Nicht ganz so gut hatte es die Stiefmutter, die – in ihren besten Jahren stehend – vom halben Regimente bis zur Ohnmacht vergewaltigt wurde. Irgendwann verdrehte sie jämmerlich die Augen, brüllte vor Schmerzen und erbrach sich unter einem Sergeanten. Angewidert ließ dieser von ihr ab und drosch der geschändeten Frau unter einem wilden Fluch, begleitet vom johlenden Gelächter seiner Kameraden, eine Mistforke in den Bauch. Die Forke brach am Stiel ab, was das Höllengesindel zu weiteren höhnischen Bemerkungen veranlaßte. Die Frau krümmte sich um den Holzstumpf und verschied qualvoll. Die Gretel brauchte nur zwei Landsknechte über sich erdulden, die ihr die Jungfernschaft nahmen. Sie quiekte wie ein angestochenes Ferkel. Dann wurde sie von einem Feldwaibel aus ihrer mißlichen Situation zunächst befreit, indem dieser mit zwei wuchtigen Faustschlägen das Gelichter von dem Mädchen herunterprügelte. Der Waibel verkündete, daß er beabsichtige, „sich eyn neue Hur zuzulegen, die alte hätt nit mehr alle Zähne im Maul, woraus sie auch förchtelich stinke.“ Auch er erntete dröhnendes Gelächter. Dann fiel er über die Elfjährige her. Von ihm bekam die Gretel zum Einstand die Syphilis, an der sie sechs Jahre später in einem böhmischen Wald elend verreckte. Zuvor wurde sie als abgetakelte Regimentshure nackt und unter großem Gelächter aus dem Feldlager gepeitscht. Nur einen Monat später geriet die walachische Kompanie in einen Hinterhalt geplünderter Bauern und wurde vollständig zerrieben. Dem Johannes Christoph Scheller, genannt Hänsel, wurde ein Strick um den Hals geworfen und seine sterbliche Hülle am Ast einer gewaltigen Ulme heraufgezogen, bis er seine Zunge herausstreckte und wild mit den Beinen um sich schlug, an denen ihm Kot und Urin herabliefen.


Na, Kinder, gefällt euch das auch? Das ist kein Märchen – das ist die Wahrheit! Die nackte Wahrheit, so nackt, wie der geschundene Leib der syphilitischen Gretel, als ihn die Füchse fraßen. Das ist die Wahrheit über Menschen, die man von der Leine gelassen hat und die keinem Gesetz und keiner Moral mehr folgen. Das ist die Wahrheit, wie sie uns jeder Krieg und jedes Pogrom vor Augen führen, mit denen sich „die Krone“ von Gottes Schöpfung seit Anbeginn der Welt bedachte. So geht es wirklich zu. Aber das will keiner wissen. Am Wenigsten die, die dafür verantwortlich sind.

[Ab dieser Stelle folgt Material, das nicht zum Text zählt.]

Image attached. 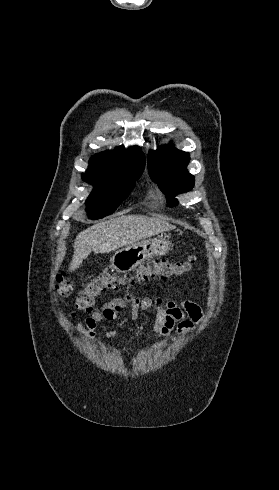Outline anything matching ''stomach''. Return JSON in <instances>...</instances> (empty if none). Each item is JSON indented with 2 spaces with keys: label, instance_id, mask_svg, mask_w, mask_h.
Returning <instances> with one entry per match:
<instances>
[{
  "label": "stomach",
  "instance_id": "1",
  "mask_svg": "<svg viewBox=\"0 0 279 490\" xmlns=\"http://www.w3.org/2000/svg\"><path fill=\"white\" fill-rule=\"evenodd\" d=\"M170 250H172V244L161 236L153 240H143L134 246H128V248L115 252L110 258V266L120 274H128L139 264H144L145 260L155 258V256H166Z\"/></svg>",
  "mask_w": 279,
  "mask_h": 490
}]
</instances>
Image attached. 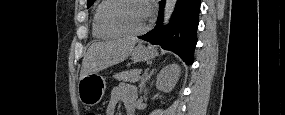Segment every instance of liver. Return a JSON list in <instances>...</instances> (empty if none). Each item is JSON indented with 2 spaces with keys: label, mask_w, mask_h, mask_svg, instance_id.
Here are the masks:
<instances>
[{
  "label": "liver",
  "mask_w": 285,
  "mask_h": 115,
  "mask_svg": "<svg viewBox=\"0 0 285 115\" xmlns=\"http://www.w3.org/2000/svg\"><path fill=\"white\" fill-rule=\"evenodd\" d=\"M137 42V38H122L93 43L83 58L80 79L123 62Z\"/></svg>",
  "instance_id": "obj_1"
}]
</instances>
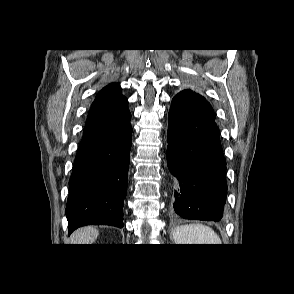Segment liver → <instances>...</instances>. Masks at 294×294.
<instances>
[{"instance_id":"6515ba94","label":"liver","mask_w":294,"mask_h":294,"mask_svg":"<svg viewBox=\"0 0 294 294\" xmlns=\"http://www.w3.org/2000/svg\"><path fill=\"white\" fill-rule=\"evenodd\" d=\"M99 235V231L94 227H82L71 235L72 244H92Z\"/></svg>"}]
</instances>
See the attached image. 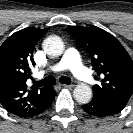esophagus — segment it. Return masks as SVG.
<instances>
[{
  "label": "esophagus",
  "instance_id": "obj_1",
  "mask_svg": "<svg viewBox=\"0 0 133 133\" xmlns=\"http://www.w3.org/2000/svg\"><path fill=\"white\" fill-rule=\"evenodd\" d=\"M62 87L71 89V88L74 87V85L73 84H70V85H68V84H62Z\"/></svg>",
  "mask_w": 133,
  "mask_h": 133
}]
</instances>
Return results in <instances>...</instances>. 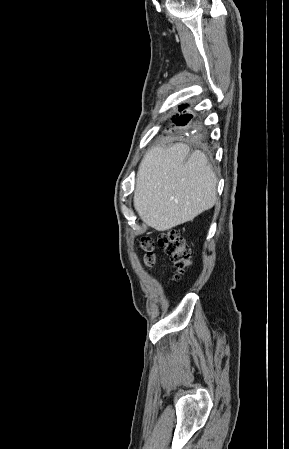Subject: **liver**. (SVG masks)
Listing matches in <instances>:
<instances>
[{"instance_id": "1", "label": "liver", "mask_w": 289, "mask_h": 449, "mask_svg": "<svg viewBox=\"0 0 289 449\" xmlns=\"http://www.w3.org/2000/svg\"><path fill=\"white\" fill-rule=\"evenodd\" d=\"M182 143L155 145L137 173L134 207L140 219L157 231L192 221L216 202L217 178L201 151Z\"/></svg>"}]
</instances>
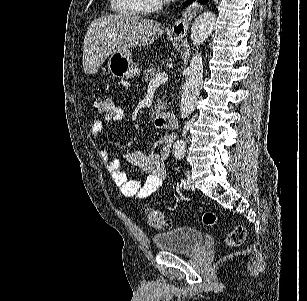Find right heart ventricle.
<instances>
[{
	"mask_svg": "<svg viewBox=\"0 0 307 301\" xmlns=\"http://www.w3.org/2000/svg\"><path fill=\"white\" fill-rule=\"evenodd\" d=\"M112 12L120 13V17H139L140 8H147L145 0H110Z\"/></svg>",
	"mask_w": 307,
	"mask_h": 301,
	"instance_id": "obj_1",
	"label": "right heart ventricle"
}]
</instances>
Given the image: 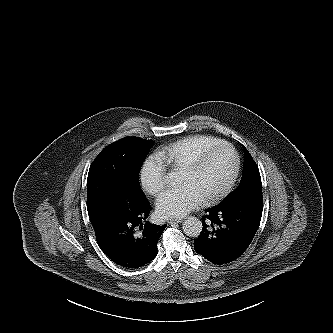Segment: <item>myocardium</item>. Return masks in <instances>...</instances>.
I'll list each match as a JSON object with an SVG mask.
<instances>
[{
  "mask_svg": "<svg viewBox=\"0 0 333 333\" xmlns=\"http://www.w3.org/2000/svg\"><path fill=\"white\" fill-rule=\"evenodd\" d=\"M223 147H227L231 149V151L233 152L235 156V167L231 177L229 178L228 182L224 185V187L221 188L216 193L204 198V203L206 204L215 203L226 197L231 192L238 179L241 170V157L237 149L234 147V145H232L227 141H221L213 146H210L205 150H203L201 153H199L190 163H188L185 167H183L180 170V173L197 172L204 165V163L212 153Z\"/></svg>",
  "mask_w": 333,
  "mask_h": 333,
  "instance_id": "obj_1",
  "label": "myocardium"
}]
</instances>
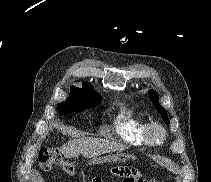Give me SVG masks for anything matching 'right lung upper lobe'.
<instances>
[{"instance_id": "1", "label": "right lung upper lobe", "mask_w": 211, "mask_h": 182, "mask_svg": "<svg viewBox=\"0 0 211 182\" xmlns=\"http://www.w3.org/2000/svg\"><path fill=\"white\" fill-rule=\"evenodd\" d=\"M82 87H83L82 88L83 90H86V91H89V92L94 93L96 95H99L98 93L95 92L94 87L92 86V84H90L88 82H83Z\"/></svg>"}]
</instances>
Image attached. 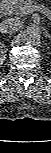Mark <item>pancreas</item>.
<instances>
[{
  "instance_id": "1",
  "label": "pancreas",
  "mask_w": 51,
  "mask_h": 153,
  "mask_svg": "<svg viewBox=\"0 0 51 153\" xmlns=\"http://www.w3.org/2000/svg\"><path fill=\"white\" fill-rule=\"evenodd\" d=\"M34 4V0H21L16 2L12 7H10L8 11L9 15L15 17H24L26 15V8Z\"/></svg>"
}]
</instances>
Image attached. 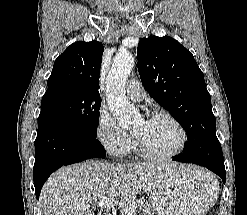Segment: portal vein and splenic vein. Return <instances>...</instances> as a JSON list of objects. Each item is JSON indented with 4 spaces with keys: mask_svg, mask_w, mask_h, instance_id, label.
<instances>
[{
    "mask_svg": "<svg viewBox=\"0 0 247 215\" xmlns=\"http://www.w3.org/2000/svg\"><path fill=\"white\" fill-rule=\"evenodd\" d=\"M99 207H103L107 210L113 209L114 208V204L113 202L108 199V198H103L99 203H98ZM135 213V208L132 207L130 208L129 211H125V215H133Z\"/></svg>",
    "mask_w": 247,
    "mask_h": 215,
    "instance_id": "portal-vein-and-splenic-vein-1",
    "label": "portal vein and splenic vein"
}]
</instances>
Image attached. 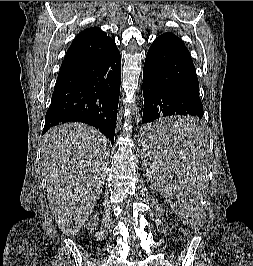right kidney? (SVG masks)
Wrapping results in <instances>:
<instances>
[{"instance_id":"ca27d5eb","label":"right kidney","mask_w":253,"mask_h":266,"mask_svg":"<svg viewBox=\"0 0 253 266\" xmlns=\"http://www.w3.org/2000/svg\"><path fill=\"white\" fill-rule=\"evenodd\" d=\"M98 218L94 217L87 223V229L90 231H94L95 227L97 226Z\"/></svg>"}]
</instances>
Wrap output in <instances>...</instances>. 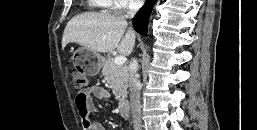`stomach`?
Returning a JSON list of instances; mask_svg holds the SVG:
<instances>
[{
	"label": "stomach",
	"mask_w": 257,
	"mask_h": 130,
	"mask_svg": "<svg viewBox=\"0 0 257 130\" xmlns=\"http://www.w3.org/2000/svg\"><path fill=\"white\" fill-rule=\"evenodd\" d=\"M74 60L81 64L83 73L89 76L98 74L105 61L99 53L85 47L76 50Z\"/></svg>",
	"instance_id": "0dacf381"
}]
</instances>
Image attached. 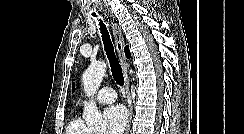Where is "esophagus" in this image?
<instances>
[{
  "mask_svg": "<svg viewBox=\"0 0 244 134\" xmlns=\"http://www.w3.org/2000/svg\"><path fill=\"white\" fill-rule=\"evenodd\" d=\"M110 26H111L112 33L114 36L115 46H116V50L118 53V57L120 60V64H121L122 72H123V77H124V95L127 99L128 114H129L128 124H127L125 134H129L133 110H132V106L130 105L128 62H127V58H126L125 52H124L125 41H124V37H123V34H122L120 27L112 21L110 22Z\"/></svg>",
  "mask_w": 244,
  "mask_h": 134,
  "instance_id": "34e87169",
  "label": "esophagus"
}]
</instances>
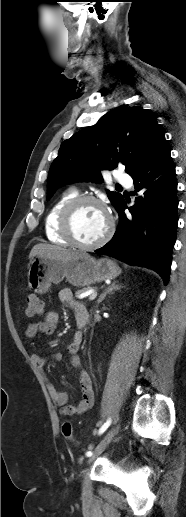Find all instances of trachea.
<instances>
[{
	"label": "trachea",
	"instance_id": "obj_1",
	"mask_svg": "<svg viewBox=\"0 0 186 517\" xmlns=\"http://www.w3.org/2000/svg\"><path fill=\"white\" fill-rule=\"evenodd\" d=\"M117 188H122L121 186H117Z\"/></svg>",
	"mask_w": 186,
	"mask_h": 517
}]
</instances>
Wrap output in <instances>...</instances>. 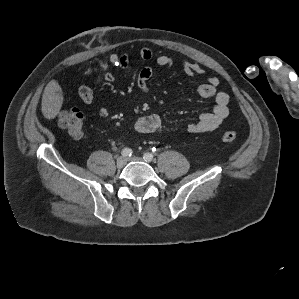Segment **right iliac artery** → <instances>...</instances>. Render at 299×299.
Here are the masks:
<instances>
[{
    "instance_id": "obj_1",
    "label": "right iliac artery",
    "mask_w": 299,
    "mask_h": 299,
    "mask_svg": "<svg viewBox=\"0 0 299 299\" xmlns=\"http://www.w3.org/2000/svg\"><path fill=\"white\" fill-rule=\"evenodd\" d=\"M132 150L130 148H124L121 152L122 156L130 157L132 155Z\"/></svg>"
}]
</instances>
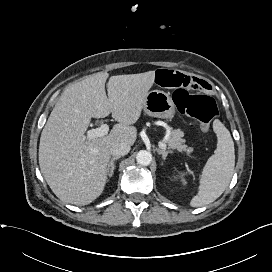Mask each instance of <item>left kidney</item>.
Returning <instances> with one entry per match:
<instances>
[{
	"instance_id": "5707ae66",
	"label": "left kidney",
	"mask_w": 272,
	"mask_h": 272,
	"mask_svg": "<svg viewBox=\"0 0 272 272\" xmlns=\"http://www.w3.org/2000/svg\"><path fill=\"white\" fill-rule=\"evenodd\" d=\"M182 182H183V184H186V181L184 179H182Z\"/></svg>"
}]
</instances>
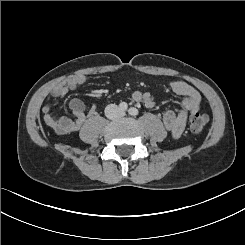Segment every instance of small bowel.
Instances as JSON below:
<instances>
[{
	"label": "small bowel",
	"mask_w": 245,
	"mask_h": 245,
	"mask_svg": "<svg viewBox=\"0 0 245 245\" xmlns=\"http://www.w3.org/2000/svg\"><path fill=\"white\" fill-rule=\"evenodd\" d=\"M85 82L82 75L72 76L55 86L49 93L48 99L63 98L69 91L76 90ZM169 88L175 94L182 96L183 100L177 112L168 110L163 114V125L174 138L182 134L189 115L198 111L201 105V96L199 92L190 84L184 81H172ZM132 99L135 102L144 104L147 108L155 106L153 96L148 92L135 91L132 93ZM69 108L74 115V119L68 117H57L51 109L50 104H45L42 108L43 119L46 125L52 128L58 135L68 134L77 131L88 115H95L98 105L94 104L87 110L85 104L79 99H72L69 102Z\"/></svg>",
	"instance_id": "obj_1"
}]
</instances>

Bei jener Heimsuchung des Dorfes G. übrigens löschte der Tod alle Standesunterschiede aus. Die Knechte und Mägde wurden gleichermaßen geschunden wie die Großbauern, der Schultheiß und der anständige Nachfolger des verkommenen Pastors Trögler. Den jungen Geistlichen fand man vor seiner Kanzel. Man hatte ihm mit einer Petrusfigur vom Altar die Knochen einzeln zerbrochen, weil er das Versteck der wenigen Habseligkeiten nicht preisgeben wollte, welche die Kirche von G. besaß. Tot waren alle vom Pulcken-Hof. Überlebt hatte vom ganzen Dorfe nur der alte Valentin Kramer mit seiner zwölfjährigen Enkelin Ursel. Justament in die ihm bekannte Hütte seiner Jugendfreundin Gertrud Elisabeth Böttcher war der Stellmacher des Dorfes geflüchtet, er, der über die Trude nie ein schlechtes Wort verloren hatte und der ihr alles auf Heller und Pfennig zahlte, was sie je für ihn tat. Ja, der ihr so manches Mal heimlich etwas zukommen ließ – ihre Hütte schützte nun ihn. Denn die Gegend war bei der Bevölkerung so verrufen, daß sich nicht einmal die verrohtesten Landsknechte dorthin wagten.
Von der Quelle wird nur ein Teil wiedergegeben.